Retributive Justice and the Death Penalty
Perhaps instinctively, we all understand revenge. In Shakespeare’s Hamlet, we identify with the young prince on his quest to avenge the murder of his father, even as he kills the innocent old fool Polonius, drives the beautiful Ophelia to madness, and in general creates enough collateral damage to destroy the kingdom. Societies have developed a way to curb this instinct for vengeance and avoid the wanton destruction that often accompanies it. Rather than seeking to personally avenge the wrong, the citizen hands over that burden to the larger society with the expectation that justice will be done and that the punishment will fit the crime. In some cases, the crime is so heinous that the only proportional punishment is death. By careful research, social scientists have pretty much refuted the idea that capital punishment is effective in deterring crime. However, these arguments have not had much sway on that segment of the public which supports the death penalty. For many, the government needs to be able to apply this ultimate punishment in order to fulfill the implicit contract on which our system depends. The death penalty is needed to satisfy their sense of justice. Paradoxically, it is this same intuitive sense of justice that is leading people to abolish the death penalty: too often, we convict the wrong person. We have killed people who are innocent of the crime. Unable to achieve perfection in court system, people are choosing to abandon this ultimate, irreversible penalty in favor of life in prison without parole.
“What about Cop Killers?”
Several years ago, while I was serving as clerk of my local meeting, I received a call from a retired police officer. I think he had probably called several pastors in the area. He wanted to talk, to find out what we believed, to learn, and to be heard. We had a wide ranging, cordial exchange of views, in which we agreed on almost nothing. When the conversation touched on capital punishment and I told him my reasons for opposing it, he came back with this question: “What about cop killers?” Perhaps my response was a bit flippant. In any case, he became markedly less articulate, as the very idea of cop killers filled him with rage. Though we have not spoken to each other since, I have thought quite a bit about this conversation. Our differences of opinion were, in part, based on our different life experiences. Police get into the sewers of our society, seeing people at their most dangerous and self-destructive extremes. We ask, no, we demand, that our police keep themselves aloof from this depravity, and that, however they are treated by the public, they carry out their duties with an almost superhuman restraint.

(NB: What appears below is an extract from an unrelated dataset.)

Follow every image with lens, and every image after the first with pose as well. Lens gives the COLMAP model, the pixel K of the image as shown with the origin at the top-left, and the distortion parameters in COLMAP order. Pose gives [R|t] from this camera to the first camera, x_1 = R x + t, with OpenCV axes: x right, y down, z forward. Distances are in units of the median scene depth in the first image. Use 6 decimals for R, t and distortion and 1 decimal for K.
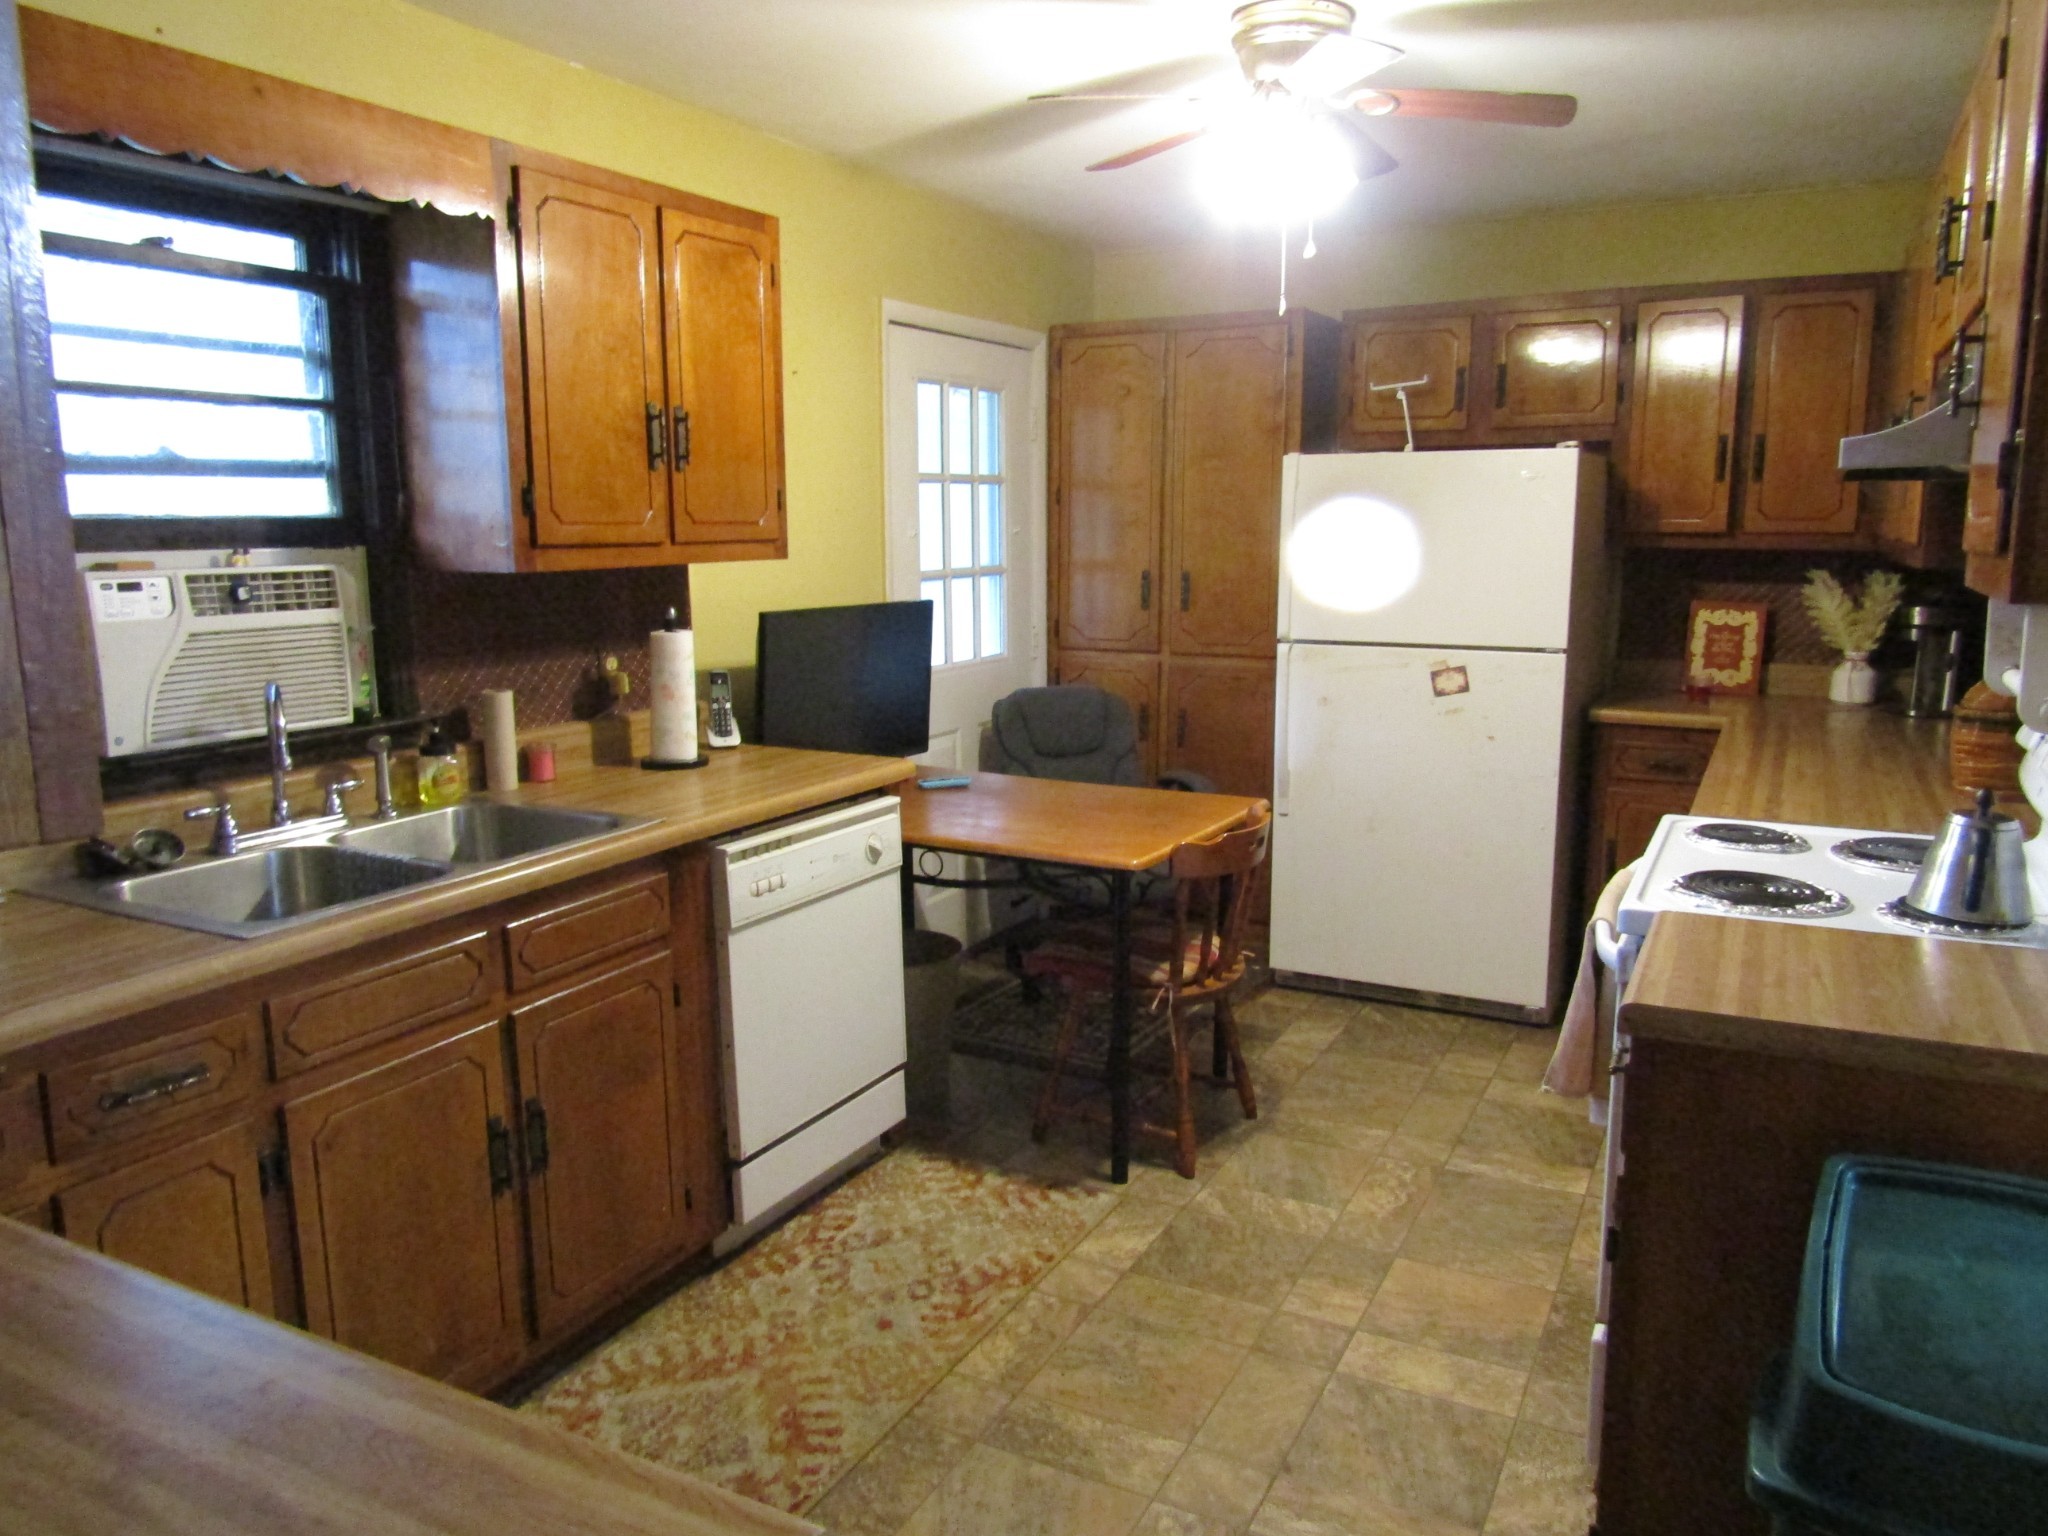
lens RADIAL K [[1457.7, 0, 1030.7], [0, 1457.7, 761.5], [0, 0, 1]] dist [-0.006565, -0.000517]
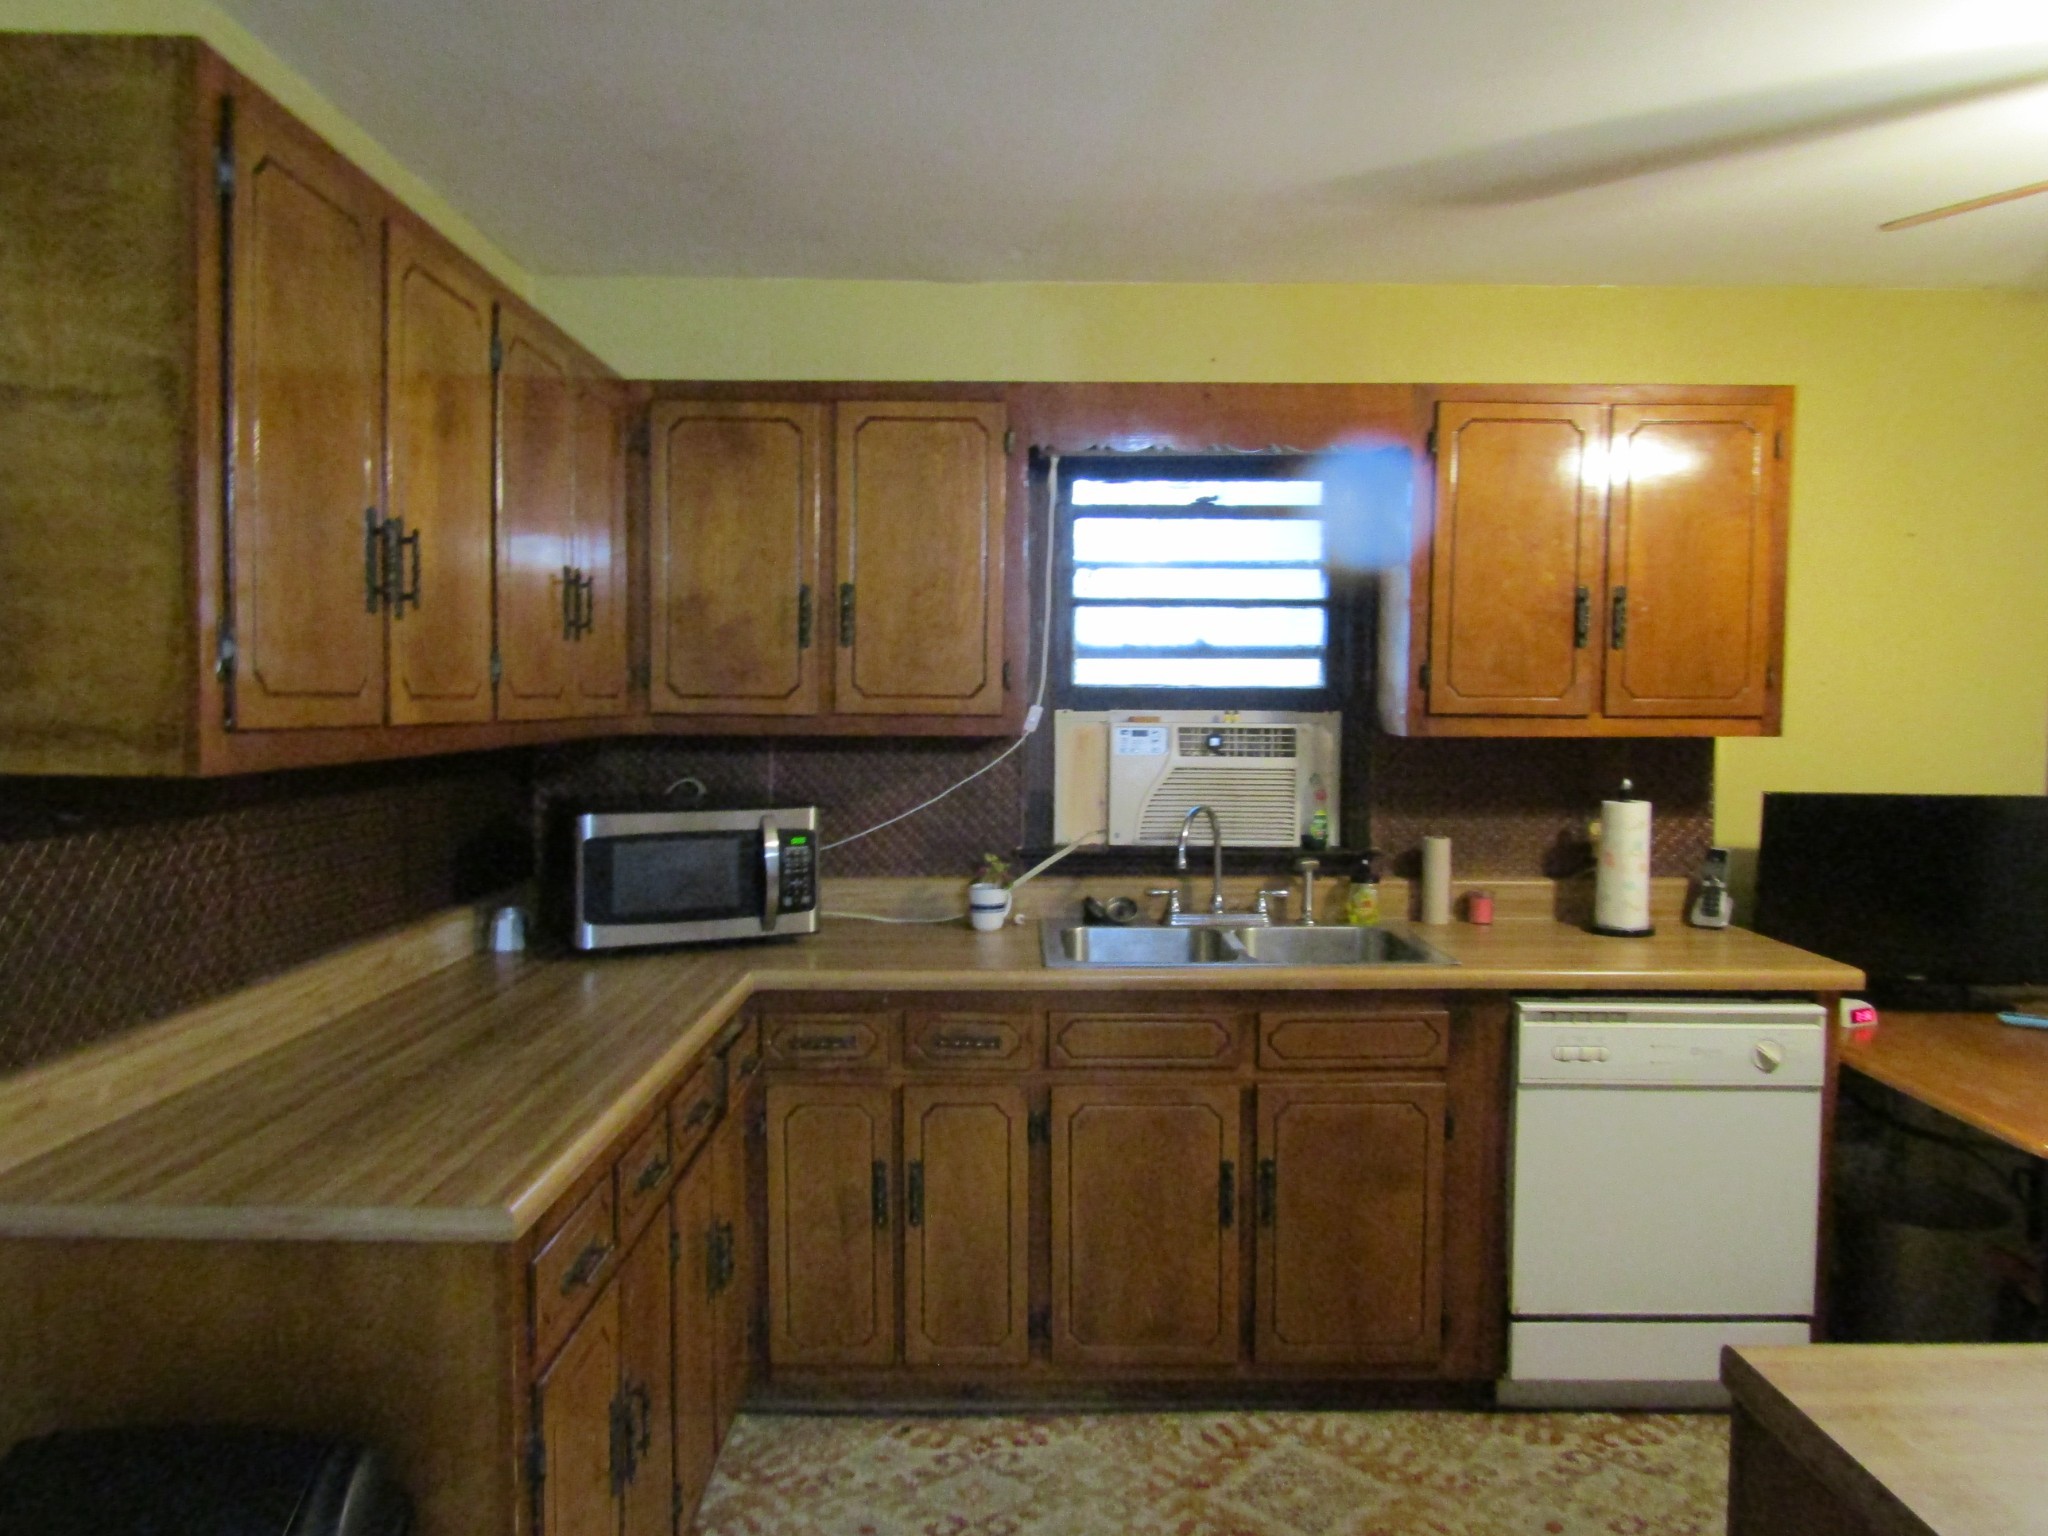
lens RADIAL K [[1457.7, 0, 1040.1], [0, 1457.7, 777.4], [0, 0, 1]] dist [-0.006565, -0.000517]
pose [[0.480555, 0.062188, -0.874757, 0.535125], [-0.154602, 0.987867, -0.014703, -0.032952], [0.863229, 0.142305, 0.484339, 0.174824]]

I know that there is enough violence within me that I would want to exact revenge if someone close to me was raped or murdered. Can I expect someone else to be willing to hand over to the government responsibility for vengeance even if they think that the ultimate punishment would be insufficient for the magnitude of the crime? For a typical citizen, the answer is clearly yes. However, how much can we ask of a police officer who has his hands on someone he thinks murdered his comrade? Again, the answer is clear: we ask them to treat such a suspect with the same respect, the same presumption of innocence, that they would any other. This requires that the police have confidence that if the person is guilty, justice will be done. I have argued for an end to capital punishment through legislation rather than through the assertion of constitutional rights. As our nation makes the transition toward “Constitutional Policing”, I think it would be appropriate for such legislation to make special provision for burden our society places on the police. I expect that local chapters of the Fraternal Order of Police will eventually come around to a point where a majority would support a complete ban on the death penalty. Until that time comes, I think our society is best served with a compromise: the law should make an exception and allow the death penalty to be imposed for cop killers.